**Exercise prompt**
Edit all the material below by replacing every "IntConsumer" with "DoubleConsumer" and leaving everything else as it is. Omit the pictures from your answer.

══════════════════════════════

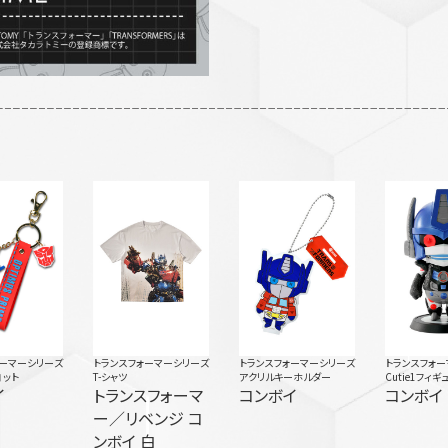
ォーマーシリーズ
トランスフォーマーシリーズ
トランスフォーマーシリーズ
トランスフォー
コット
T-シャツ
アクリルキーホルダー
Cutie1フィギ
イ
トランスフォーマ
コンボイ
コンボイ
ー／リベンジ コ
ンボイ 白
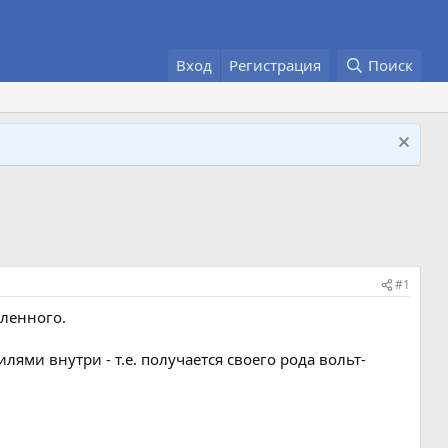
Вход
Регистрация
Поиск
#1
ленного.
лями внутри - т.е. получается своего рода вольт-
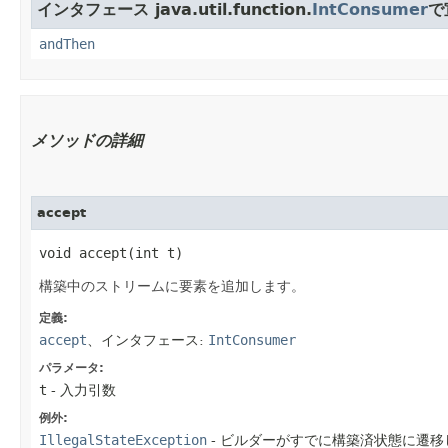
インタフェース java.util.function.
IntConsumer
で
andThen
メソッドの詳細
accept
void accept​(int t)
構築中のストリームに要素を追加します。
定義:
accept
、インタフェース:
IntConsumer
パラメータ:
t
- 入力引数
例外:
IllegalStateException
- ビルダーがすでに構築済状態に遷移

══════════════════════════════

**Written answer**
ォーマーシリーズ
トランスフォーマーシリーズ
トランスフォーマーシリーズ
トランスフォー
コット
T-シャツ
アクリルキーホルダー
Cutie1フィギ
イ
トランスフォーマ
コンボイ
コンボイ
ー／リベンジ コ
ンボイ 白
Вход
Регистрация
Поиск
#1
ленного.
лями внутри - т.е. получается своего рода вольт-
インタフェース java.util.function.
DoubleConsumer
で
andThen
メソッドの詳細
accept
void accept​(int t)
構築中のストリームに要素を追加します。
定義:
accept
、インタフェース:
DoubleConsumer
パラメータ:
t
- 入力引数
例外:
IllegalStateException
- ビルダーがすでに構築済状態に遷移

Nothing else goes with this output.